SBOM: The Foundation for Fast Response

The SBOM requirement is foundational for CRA vulnerability reporting. When a critical CVE drops for a widely-used library (the next Log4j), you need to answer within hours: which of our products contain this component? The SBOM provides that answer. Best practices for CRA-ready SBOM management: generate SBOMs automatically as part of the CI/CD build process, update SBOMs with every release (not just major versions), use CycloneDX or SPDX formats for standardization, include transitive dependencies (dependencies of dependencies), and store SBOMs alongside product releases for audit trail.

Interaction with Existing Processes

CRA vulnerability reporting does not replace existing obligations — it adds to them:

• CVE/NVD reporting: Continue reporting vulnerabilities to MITRE/NVD. CRA reporting to ENISA is separate and has different timelines.
• GDPR breach notification: If the exploited vulnerability leads to a personal data breach, GDPR 72-hour notification to the supervisory authority also applies.
• NIS2 incident reporting: If your organization is a NIS2-regulated entity and the exploitation constitutes a significant incident, NIS2 24h/72h reporting to the national authority also applies.
• Customer notification: The CRA requires manufacturers to inform users about vulnerabilities and available patches. This is separate from the ENISA regulatory notification.

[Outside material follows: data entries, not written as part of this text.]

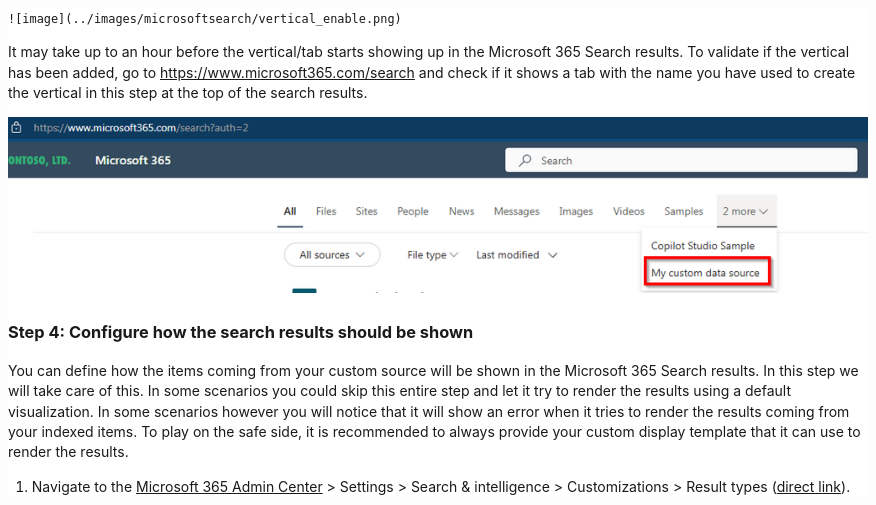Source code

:     ![image](../images/microsoftsearch/vertical_enable.png)

It may take up to an hour before the vertical/tab starts showing up in the Microsoft 365 Search results. To validate if the vertical has been added, go to https://www.microsoft365.com/search and check if it shows a tab with the name you have used to create the vertical in this step at the top of the search results.

![image](../images/microsoftsearch/vertical_validation.png)

### Step 4: Configure how the search results should be shown

You can define how the items coming from your custom source will be shown in the Microsoft 365 Search results. In this step we will take care of this. In some scenarios you could skip this entire step and let it try to render the results using a default visualization. In some scenarios however you will notice that it will show an error when it tries to render the results coming from your indexed items. To play on the safe side, it is recommended to always provide your custom display template that it can use to render the results.

1. Navigate to the [Microsoft 365 Admin Center](https://admin.microsoft.com) > Settings > Search & intelligence > Customizations > Result types ([direct link](https://admin.microsoft.com/#/MicrosoftSearch/resulttypes)).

Frequently Asked Questions

Does this apply to SaaS-only products?

Pure SaaS without downloadable components is generally out of CRA scope. However, if your SaaS includes client-side software (desktop apps, browser extensions, mobile apps), those components are in scope for vulnerability reporting. The server-side cloud infrastructure is excluded, but software distributed to users is covered.

What happens if we miss the 24-hour deadline?

Market surveillance authorities can impose penalties. While the full penalty framework (up to EUR 15M or 2.5% of turnover) applies from December 2027, vulnerability reporting violations can be enforced from September 2026. Demonstrate good faith: a late report with full information is better than no report. Document the reasons for any delay.

Do we need to report vulnerabilities in open-source dependencies?

Yes, if the vulnerability is actively exploited and affects your product. The manufacturer (not the open-source project maintainer) bears the reporting responsibility. This is why SBOM management and continuous dependency monitoring are essential for CRA compliance.

What constitutes active exploitation?

Active exploitation means the vulnerability is being used by threat actors to compromise systems in the wild — not just that a proof-of-concept exists. Sources for determining active exploitation: CISA Known Exploited Vulnerabilities (KEV) catalog, threat intelligence feeds, customer incident reports, and your own monitoring. When in doubt, report — ENISA prefers over-reporting to under-reporting.